(Dataset entries)
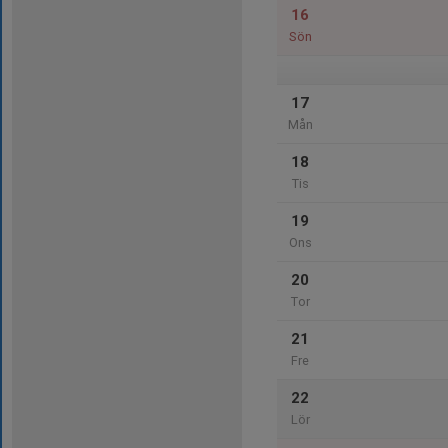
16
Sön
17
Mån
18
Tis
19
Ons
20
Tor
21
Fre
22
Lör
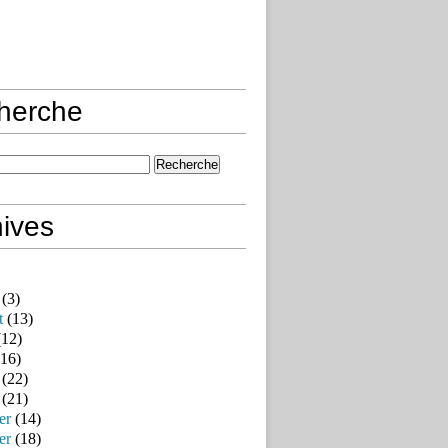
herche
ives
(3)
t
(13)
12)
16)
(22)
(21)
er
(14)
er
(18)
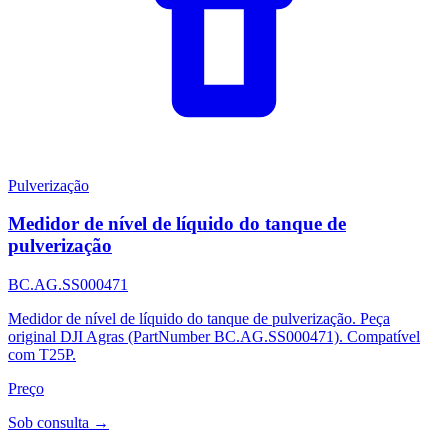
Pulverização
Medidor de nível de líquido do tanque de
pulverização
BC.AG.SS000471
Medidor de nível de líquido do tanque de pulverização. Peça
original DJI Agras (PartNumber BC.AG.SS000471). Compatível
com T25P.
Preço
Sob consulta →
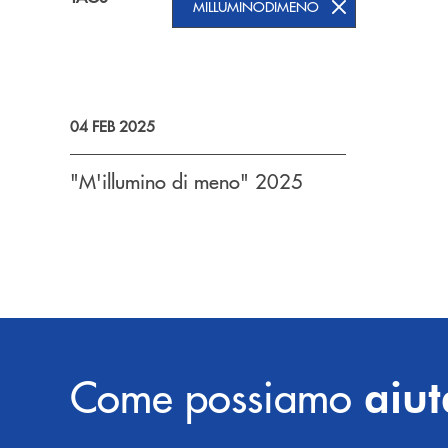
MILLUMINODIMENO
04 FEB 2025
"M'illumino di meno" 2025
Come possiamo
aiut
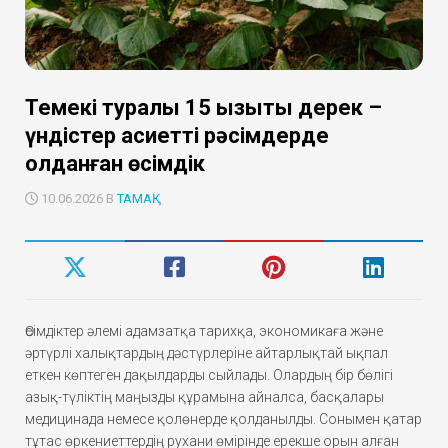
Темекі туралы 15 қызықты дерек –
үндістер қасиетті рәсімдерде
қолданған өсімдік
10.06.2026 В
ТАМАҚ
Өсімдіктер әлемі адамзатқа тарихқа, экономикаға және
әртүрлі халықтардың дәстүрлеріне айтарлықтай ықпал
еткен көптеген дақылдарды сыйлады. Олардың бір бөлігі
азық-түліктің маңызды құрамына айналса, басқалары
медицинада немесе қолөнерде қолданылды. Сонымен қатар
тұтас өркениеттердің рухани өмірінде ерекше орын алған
--
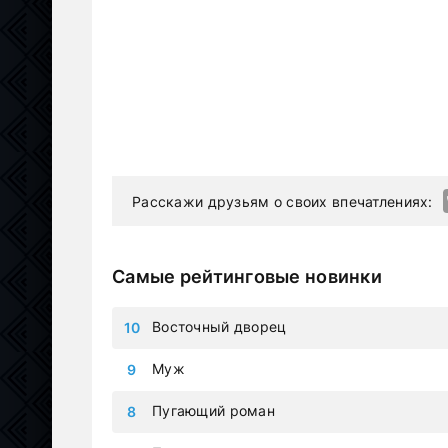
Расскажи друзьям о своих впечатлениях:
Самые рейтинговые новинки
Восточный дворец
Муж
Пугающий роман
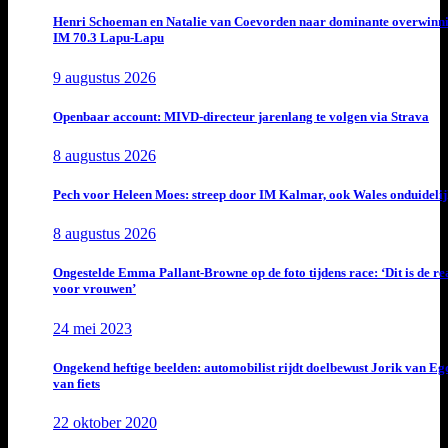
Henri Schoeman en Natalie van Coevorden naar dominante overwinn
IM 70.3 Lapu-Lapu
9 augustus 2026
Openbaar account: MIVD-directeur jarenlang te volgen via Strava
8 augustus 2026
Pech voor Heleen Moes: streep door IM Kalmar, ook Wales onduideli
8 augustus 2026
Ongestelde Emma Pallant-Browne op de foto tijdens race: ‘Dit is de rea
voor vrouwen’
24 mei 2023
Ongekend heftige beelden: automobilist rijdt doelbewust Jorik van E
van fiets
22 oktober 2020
* * *
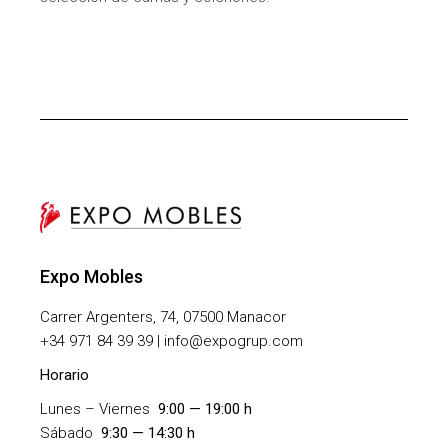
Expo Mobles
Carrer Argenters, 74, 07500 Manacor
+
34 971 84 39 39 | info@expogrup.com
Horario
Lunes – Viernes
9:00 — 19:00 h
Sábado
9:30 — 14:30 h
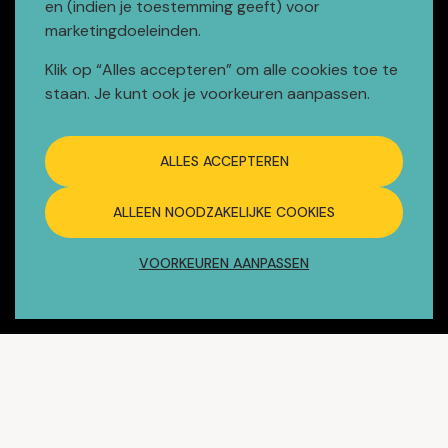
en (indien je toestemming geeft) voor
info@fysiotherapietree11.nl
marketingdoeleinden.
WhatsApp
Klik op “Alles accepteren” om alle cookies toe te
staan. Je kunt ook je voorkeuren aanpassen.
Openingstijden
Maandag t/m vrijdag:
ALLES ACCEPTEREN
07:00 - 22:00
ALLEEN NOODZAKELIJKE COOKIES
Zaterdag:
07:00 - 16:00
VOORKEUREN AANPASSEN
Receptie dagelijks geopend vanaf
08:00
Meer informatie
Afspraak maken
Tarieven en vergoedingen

» DIRECTIONS FOR THIS TASK
Give back the lines of the entries from the one containing "Henri Schoeman en" through the one containing "22 oktober 2020", inclusive, with "augustus" renamed to "september" and nothing else changed.

» SOLUTION TO THE PROBLEM
Henri Schoeman en Natalie van Coevorden naar dominante overwinn
IM 70.3 Lapu-Lapu
9 september 2026
Openbaar account: MIVD-directeur jarenlang te volgen via Strava
8 september 2026
Pech voor Heleen Moes: streep door IM Kalmar, ook Wales onduideli
8 september 2026
Ongestelde Emma Pallant-Browne op de foto tijdens race: ‘Dit is de rea
voor vrouwen’
24 mei 2023
Ongekend heftige beelden: automobilist rijdt doelbewust Jorik van E
van fiets
22 oktober 2020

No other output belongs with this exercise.